While there is an honest and admirable desire to give consumers access to the best legal recourse in all situations, the current “best alternative” to arbitration clauses are class-action lawsuits, which contrary to popular belief do not lead to great rewards for consumers. According to one study, “in five of six cases where settlement distribution data was actually available, the percentage of class members who actually got money ranged from a high of 12% down to a low of 0.000006%.” Additionally, a Mercatus Center report shows that, contrary to the CFPB’s data, “for many and perhaps most class actions fewer [sic] than 10% of the class actually receive compensation.” Arbitration is also much faster, taking only several months, as opposed to the years of a typical class-action suit.
The real beneficiary of the CFPB’s proposal, which will likely go into effect next year, would be class-action attorneys, who are in line to earn millions of dollars unavailable to them through arbitration hearings — while class members themselves receive very little.

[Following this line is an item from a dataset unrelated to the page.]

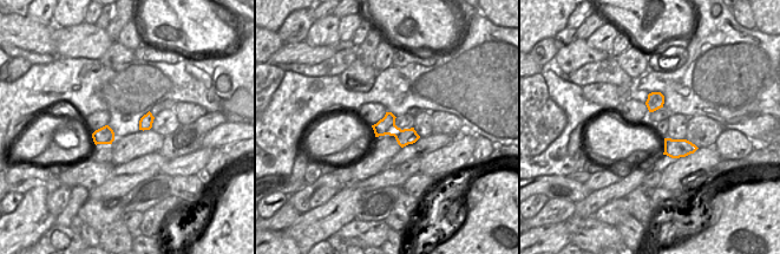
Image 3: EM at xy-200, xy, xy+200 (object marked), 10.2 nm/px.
separate 2:(427, 169) # arm_widths 100, 150, 200, 200 nm; part_leaving 2:(404, 139), (432, 94), (421, 70); two cells meet here

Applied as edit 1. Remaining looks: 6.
view overview

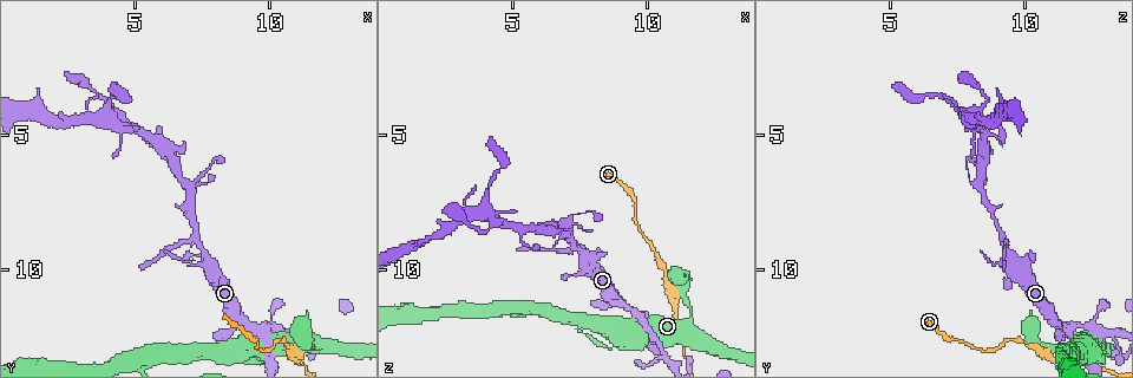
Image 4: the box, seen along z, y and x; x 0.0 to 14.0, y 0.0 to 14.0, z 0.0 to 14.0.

The CFPB is not alone in seeking to open the Pandora’s box of litigation. In a supposed attempt to improve affordability of certain prescription drugs, the Senate is considering passage of the CREATES Act. The bill’s bi-partisan sponsors claim it would keep the cost of prescription drugs down by making it easier for a certain class of generics to reach the market. But in fact, the bill would really be a wonder drug for trial attorneys, who stand to gain considerably from the opportunities for litigation that the bill creates.

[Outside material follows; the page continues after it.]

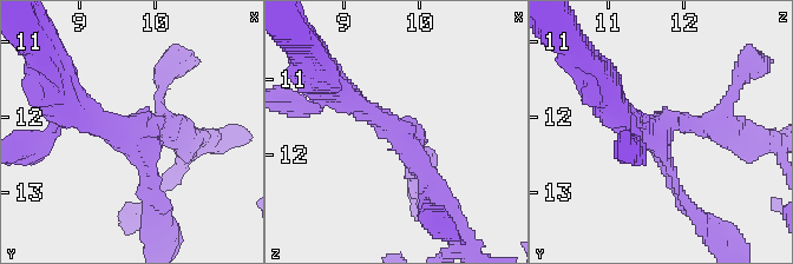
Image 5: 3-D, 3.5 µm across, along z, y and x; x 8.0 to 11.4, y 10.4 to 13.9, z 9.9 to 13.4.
view em xy step 1 tint at (9.65, 12.25, 11.70) # arms 3; arm_widths 150, 250, 350 nm; shape alone is not enough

Under current law, a company seeking to manufacture a generic version of a marketed drug that is in a high risk category has to apply to the company owning the patent for that drug so that they can run tests showing the generic version is bioequivalent to the original. To speed this process, the CREATES Act would grant generic manufacturers the ability to sue a brand-name company if it fails to provide “sufficient quantities of the covered product on commercially reasonable, market-based terms” within 31 days of receiving either the FDA’s authorization or the company’s request. While the intent of the legislation is to help “fast track” potentially lower cost generic drugs to market, in the end it will only serve to put lawyers’ interests above that of consumers and consumer safety.

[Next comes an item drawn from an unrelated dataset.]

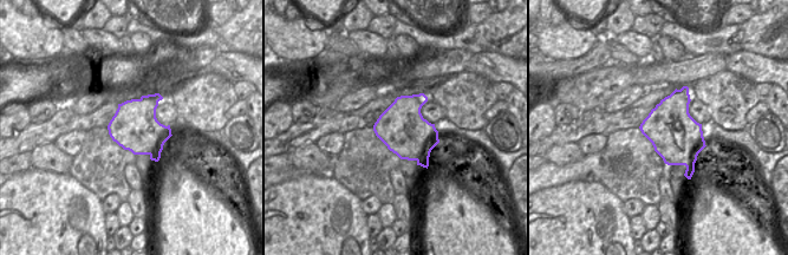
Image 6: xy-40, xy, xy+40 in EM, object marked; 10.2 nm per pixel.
keep # width 480 nm; runs_along 5:(332, 84), (408, 144), (434, 189); continuous, no second cell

First, the CREATES Act would compromise consumer safety. Certain drugs used to treat potentially life-threatening conditions are so potent, they pose serious health risks to others if not used properly. In the case of these kinds of drugs, some of which can only be used in a hospital or other controlled medical settings, the FDA requires strict protocols known as Risk Evaluation & Mitigation Strategies with Elements to Assure Safe Use (REMS with ETASU). Currently, if a generic manufacturer seeks to produce a prescription subject to these guidelines, it must first demonstrate that they can meet these required high safety standards. But under the CREATES Act, the rush to produce and get generic drugs to market faster could potentially lead, in some cases, to important safeguards being overlooked for the sake of expediency.
Last month, in a letter to Congress, the Patients Alliance for Drug Safety Protections, a patient advocacy group, expressed concern that under the CREATES Act, the “FDA would be precluded from investigating whether the generic developer has the safety track record and capability to follow a rigorous risk management system,” which in turn “could put patients at risk of significant harm.”
Second, the notion that this approach would lower costs is suspect. The companies behind these innovative pharmaceuticals spend significant time and financial resources to make sure they are effective and safe. If the serious threat of litigation doesn’t deter these companies from developing the drugs completely, the litigation and fines would raise the cost of production—and therefore the price consumers pay.
Finally, the act could in the long-term discourage companies from investing in cutting-edge innovation because the monetary damages posed by legal threats would outweigh the funding cost associated with research, development, and production. According to the Tufts Center for the Study of Drug Development, the cost to bring a new drug to market in 2016 was $2.6 Billion, up over 300% from 2003.
Whether we are talking financial services or, more importantly, healthcare, it is difficult enough for public policy to strike the right balance between rewarding innovation and maximizing competition. However, handing a giant litigation club to one side of that careful balance does not help consumers in the long run.